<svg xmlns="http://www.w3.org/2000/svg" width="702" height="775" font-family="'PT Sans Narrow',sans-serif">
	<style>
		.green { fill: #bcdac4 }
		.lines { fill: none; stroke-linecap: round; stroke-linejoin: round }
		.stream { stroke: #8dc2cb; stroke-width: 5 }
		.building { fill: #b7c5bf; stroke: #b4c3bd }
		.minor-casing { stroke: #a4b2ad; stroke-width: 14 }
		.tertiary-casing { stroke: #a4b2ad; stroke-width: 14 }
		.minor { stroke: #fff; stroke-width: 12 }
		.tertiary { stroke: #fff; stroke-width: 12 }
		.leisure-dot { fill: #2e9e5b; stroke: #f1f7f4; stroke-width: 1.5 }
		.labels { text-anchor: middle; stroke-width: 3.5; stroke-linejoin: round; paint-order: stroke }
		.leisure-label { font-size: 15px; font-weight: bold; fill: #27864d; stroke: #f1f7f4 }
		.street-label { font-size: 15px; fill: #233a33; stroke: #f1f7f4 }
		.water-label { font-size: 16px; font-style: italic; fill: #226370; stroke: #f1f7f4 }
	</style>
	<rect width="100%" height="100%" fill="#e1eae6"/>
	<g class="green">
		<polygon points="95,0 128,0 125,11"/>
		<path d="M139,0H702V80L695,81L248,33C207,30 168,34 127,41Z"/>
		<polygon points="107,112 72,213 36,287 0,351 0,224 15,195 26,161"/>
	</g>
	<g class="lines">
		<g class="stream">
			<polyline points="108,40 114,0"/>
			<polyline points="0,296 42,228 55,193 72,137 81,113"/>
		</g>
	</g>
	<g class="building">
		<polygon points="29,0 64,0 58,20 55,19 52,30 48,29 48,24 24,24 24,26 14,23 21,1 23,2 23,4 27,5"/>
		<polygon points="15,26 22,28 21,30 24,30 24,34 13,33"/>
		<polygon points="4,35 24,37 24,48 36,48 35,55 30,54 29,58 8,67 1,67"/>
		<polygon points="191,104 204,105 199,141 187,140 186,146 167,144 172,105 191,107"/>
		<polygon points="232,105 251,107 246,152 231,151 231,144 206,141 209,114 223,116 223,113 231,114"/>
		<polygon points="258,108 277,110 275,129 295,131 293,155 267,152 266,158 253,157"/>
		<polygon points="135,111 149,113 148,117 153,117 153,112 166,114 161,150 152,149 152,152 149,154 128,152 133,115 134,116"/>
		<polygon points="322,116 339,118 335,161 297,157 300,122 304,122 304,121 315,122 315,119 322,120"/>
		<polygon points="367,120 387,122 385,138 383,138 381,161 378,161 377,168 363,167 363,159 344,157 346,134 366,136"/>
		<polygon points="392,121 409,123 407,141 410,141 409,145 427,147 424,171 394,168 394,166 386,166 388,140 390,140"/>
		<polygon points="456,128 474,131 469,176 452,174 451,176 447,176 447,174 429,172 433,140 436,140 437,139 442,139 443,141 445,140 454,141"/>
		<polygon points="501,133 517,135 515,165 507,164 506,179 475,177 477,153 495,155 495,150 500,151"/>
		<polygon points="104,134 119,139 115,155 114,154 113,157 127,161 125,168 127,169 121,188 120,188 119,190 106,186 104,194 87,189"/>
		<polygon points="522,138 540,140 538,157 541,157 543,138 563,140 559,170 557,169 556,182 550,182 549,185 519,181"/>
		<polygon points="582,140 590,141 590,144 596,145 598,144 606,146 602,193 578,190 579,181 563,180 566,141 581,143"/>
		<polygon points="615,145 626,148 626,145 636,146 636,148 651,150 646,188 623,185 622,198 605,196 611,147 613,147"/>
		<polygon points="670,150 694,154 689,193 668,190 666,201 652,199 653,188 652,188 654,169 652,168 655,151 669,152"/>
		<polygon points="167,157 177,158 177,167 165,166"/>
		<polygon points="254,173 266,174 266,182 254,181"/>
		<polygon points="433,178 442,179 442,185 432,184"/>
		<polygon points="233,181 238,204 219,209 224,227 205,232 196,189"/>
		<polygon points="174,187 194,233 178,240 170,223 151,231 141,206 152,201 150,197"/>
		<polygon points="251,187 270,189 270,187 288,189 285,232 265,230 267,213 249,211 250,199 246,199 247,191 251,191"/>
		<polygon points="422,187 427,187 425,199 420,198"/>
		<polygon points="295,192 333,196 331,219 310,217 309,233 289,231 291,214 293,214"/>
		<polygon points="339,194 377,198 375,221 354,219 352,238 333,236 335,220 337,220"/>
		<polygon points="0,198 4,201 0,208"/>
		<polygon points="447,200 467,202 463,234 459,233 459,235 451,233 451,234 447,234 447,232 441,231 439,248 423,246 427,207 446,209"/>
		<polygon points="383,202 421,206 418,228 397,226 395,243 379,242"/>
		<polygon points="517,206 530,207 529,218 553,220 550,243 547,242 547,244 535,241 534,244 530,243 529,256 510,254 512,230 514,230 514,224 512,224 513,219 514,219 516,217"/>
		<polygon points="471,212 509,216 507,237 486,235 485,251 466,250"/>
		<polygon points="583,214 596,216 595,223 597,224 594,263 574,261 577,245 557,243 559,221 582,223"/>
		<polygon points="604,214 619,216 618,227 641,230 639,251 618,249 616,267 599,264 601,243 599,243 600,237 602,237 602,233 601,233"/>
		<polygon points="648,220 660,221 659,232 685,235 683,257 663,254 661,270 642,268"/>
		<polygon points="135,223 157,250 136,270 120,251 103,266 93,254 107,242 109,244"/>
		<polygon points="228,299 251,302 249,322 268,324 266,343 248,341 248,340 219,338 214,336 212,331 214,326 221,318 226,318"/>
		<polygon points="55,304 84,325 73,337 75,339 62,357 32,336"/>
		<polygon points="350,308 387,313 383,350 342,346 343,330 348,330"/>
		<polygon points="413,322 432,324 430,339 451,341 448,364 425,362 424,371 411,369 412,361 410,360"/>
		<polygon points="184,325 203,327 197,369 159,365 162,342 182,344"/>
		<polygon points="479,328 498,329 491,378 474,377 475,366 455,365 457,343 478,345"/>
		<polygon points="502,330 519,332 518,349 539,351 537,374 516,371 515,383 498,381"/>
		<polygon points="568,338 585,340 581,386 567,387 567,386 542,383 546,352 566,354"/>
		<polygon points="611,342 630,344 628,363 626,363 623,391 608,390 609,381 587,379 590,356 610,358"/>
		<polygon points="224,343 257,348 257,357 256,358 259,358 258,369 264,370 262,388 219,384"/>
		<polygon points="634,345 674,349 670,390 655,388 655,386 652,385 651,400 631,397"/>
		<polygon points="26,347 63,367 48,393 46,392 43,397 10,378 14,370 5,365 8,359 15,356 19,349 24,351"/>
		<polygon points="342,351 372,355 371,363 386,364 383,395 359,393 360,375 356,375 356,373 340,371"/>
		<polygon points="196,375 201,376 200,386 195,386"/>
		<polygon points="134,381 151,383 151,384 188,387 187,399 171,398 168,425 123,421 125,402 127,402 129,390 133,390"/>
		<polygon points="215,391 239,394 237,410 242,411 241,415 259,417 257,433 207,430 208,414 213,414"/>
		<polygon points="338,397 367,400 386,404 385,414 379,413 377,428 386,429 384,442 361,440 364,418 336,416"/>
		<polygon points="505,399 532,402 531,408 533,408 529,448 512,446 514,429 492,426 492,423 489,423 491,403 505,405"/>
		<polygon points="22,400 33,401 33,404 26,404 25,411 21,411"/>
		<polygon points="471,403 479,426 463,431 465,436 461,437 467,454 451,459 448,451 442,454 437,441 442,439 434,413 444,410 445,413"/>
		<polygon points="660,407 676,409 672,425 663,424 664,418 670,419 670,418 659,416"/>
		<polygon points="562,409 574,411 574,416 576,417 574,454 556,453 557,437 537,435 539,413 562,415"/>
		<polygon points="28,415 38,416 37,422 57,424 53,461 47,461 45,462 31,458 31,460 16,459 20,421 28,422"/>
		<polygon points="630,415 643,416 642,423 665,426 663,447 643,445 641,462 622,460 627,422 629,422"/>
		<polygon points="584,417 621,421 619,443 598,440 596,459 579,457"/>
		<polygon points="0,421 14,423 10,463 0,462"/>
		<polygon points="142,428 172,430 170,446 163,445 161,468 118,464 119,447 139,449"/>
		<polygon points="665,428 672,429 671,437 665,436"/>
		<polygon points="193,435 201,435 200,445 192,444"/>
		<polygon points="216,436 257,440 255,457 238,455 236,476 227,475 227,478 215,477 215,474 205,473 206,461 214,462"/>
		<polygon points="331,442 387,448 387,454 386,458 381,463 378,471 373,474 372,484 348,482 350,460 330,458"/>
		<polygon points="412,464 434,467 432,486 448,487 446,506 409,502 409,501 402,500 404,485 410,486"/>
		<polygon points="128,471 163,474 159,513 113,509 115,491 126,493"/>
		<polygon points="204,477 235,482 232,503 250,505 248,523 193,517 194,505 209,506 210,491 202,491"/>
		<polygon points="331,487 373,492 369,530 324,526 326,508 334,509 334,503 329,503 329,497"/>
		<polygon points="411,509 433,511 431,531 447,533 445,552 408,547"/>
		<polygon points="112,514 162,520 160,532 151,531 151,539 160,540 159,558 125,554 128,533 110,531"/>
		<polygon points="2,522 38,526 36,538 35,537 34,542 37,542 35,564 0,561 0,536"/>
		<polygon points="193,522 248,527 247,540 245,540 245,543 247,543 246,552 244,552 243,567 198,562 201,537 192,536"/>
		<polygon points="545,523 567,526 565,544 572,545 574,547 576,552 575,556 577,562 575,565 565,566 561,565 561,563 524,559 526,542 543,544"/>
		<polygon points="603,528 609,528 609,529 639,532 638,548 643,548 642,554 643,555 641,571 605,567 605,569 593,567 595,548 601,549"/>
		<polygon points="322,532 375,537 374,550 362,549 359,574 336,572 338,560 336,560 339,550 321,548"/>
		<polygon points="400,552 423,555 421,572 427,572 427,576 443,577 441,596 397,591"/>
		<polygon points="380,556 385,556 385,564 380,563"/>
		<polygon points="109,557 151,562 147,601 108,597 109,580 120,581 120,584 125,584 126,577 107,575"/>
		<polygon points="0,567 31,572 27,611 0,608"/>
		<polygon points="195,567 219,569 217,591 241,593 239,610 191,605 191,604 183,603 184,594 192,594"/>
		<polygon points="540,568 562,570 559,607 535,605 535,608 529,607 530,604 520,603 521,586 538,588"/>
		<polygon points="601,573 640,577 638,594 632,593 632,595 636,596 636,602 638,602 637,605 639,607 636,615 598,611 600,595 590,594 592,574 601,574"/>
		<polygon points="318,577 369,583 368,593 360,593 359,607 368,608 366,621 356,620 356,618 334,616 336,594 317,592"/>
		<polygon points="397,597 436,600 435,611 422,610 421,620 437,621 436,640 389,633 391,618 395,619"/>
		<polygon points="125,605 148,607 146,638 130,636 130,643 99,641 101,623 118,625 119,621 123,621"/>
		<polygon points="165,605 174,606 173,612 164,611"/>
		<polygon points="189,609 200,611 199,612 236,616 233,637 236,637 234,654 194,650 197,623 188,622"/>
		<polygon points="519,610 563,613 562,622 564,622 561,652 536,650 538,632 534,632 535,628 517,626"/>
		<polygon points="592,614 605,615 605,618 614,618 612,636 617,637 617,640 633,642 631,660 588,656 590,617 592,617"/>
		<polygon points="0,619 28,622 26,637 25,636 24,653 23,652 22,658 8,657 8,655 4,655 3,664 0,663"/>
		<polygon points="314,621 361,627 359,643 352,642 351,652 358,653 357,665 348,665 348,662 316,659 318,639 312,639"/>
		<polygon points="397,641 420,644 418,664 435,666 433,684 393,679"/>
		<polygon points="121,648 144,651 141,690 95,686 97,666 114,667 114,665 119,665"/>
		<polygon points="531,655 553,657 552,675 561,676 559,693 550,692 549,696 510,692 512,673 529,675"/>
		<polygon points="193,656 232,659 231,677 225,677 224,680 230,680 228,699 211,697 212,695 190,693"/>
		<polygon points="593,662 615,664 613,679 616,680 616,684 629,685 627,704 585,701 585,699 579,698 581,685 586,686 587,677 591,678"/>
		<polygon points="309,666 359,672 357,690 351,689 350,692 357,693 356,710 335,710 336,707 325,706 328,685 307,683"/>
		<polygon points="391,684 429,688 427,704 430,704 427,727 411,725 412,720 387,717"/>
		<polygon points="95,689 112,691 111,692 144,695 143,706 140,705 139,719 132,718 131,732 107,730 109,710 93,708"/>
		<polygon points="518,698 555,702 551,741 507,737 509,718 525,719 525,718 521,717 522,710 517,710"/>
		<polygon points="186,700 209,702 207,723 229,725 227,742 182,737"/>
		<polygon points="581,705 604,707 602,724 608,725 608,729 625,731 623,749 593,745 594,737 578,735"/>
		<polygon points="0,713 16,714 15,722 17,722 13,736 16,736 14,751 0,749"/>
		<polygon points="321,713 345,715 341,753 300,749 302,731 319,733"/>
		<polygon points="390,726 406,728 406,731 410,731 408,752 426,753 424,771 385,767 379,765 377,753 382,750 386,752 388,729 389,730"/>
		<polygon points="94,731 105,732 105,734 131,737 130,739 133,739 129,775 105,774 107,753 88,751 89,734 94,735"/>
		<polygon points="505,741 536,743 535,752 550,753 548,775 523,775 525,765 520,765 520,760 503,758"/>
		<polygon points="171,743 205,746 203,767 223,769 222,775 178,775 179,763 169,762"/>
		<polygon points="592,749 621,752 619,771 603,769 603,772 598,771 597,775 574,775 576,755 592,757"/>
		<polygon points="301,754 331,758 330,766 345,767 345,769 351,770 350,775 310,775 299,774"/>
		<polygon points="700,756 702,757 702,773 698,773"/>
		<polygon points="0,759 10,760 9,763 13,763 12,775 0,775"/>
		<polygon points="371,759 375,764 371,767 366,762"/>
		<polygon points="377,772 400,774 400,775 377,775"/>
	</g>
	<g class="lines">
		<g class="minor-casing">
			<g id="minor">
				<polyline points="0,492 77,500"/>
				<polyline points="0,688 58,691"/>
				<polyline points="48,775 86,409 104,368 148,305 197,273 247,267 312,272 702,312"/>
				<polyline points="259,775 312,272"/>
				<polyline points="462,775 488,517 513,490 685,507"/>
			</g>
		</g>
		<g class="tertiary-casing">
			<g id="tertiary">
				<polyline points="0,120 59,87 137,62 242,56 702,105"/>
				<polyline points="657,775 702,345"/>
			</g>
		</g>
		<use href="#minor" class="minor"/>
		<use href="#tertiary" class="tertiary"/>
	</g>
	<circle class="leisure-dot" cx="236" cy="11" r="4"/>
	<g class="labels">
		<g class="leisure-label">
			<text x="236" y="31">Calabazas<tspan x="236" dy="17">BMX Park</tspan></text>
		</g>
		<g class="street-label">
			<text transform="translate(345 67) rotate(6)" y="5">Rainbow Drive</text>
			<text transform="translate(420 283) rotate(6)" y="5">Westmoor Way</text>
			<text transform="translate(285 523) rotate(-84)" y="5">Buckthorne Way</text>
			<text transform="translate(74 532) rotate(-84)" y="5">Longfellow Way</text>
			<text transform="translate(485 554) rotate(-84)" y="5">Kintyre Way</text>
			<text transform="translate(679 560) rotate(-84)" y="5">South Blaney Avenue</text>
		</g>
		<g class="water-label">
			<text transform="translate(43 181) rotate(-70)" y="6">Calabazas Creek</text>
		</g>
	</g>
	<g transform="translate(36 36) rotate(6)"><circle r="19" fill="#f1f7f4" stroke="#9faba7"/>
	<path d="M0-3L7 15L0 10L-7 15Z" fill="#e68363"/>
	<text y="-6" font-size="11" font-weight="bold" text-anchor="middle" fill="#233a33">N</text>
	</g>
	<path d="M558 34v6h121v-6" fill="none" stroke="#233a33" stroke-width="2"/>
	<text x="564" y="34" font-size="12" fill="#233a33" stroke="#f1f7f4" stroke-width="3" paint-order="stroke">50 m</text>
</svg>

YOUR GOAL ->
Could you return exactly the lines above from the line with "none; stroke-linecap: round;" to the line with "#2e9e5b; stroke: #f1f7f4;", both included, and nothing else?

TASK OUTPUT ->
		.lines { fill: none; stroke-linecap: round; stroke-linejoin: round }
		.stream { stroke: #8dc2cb; stroke-width: 5 }
		.building { fill: #b7c5bf; stroke: #b4c3bd }
		.minor-casing { stroke: #a4b2ad; stroke-width: 14 }
		.tertiary-casing { stroke: #a4b2ad; stroke-width: 14 }
		.minor { stroke: #fff; stroke-width: 12 }
		.tertiary { stroke: #fff; stroke-width: 12 }
		.leisure-dot { fill: #2e9e5b; stroke: #f1f7f4; stroke-width: 1.5 }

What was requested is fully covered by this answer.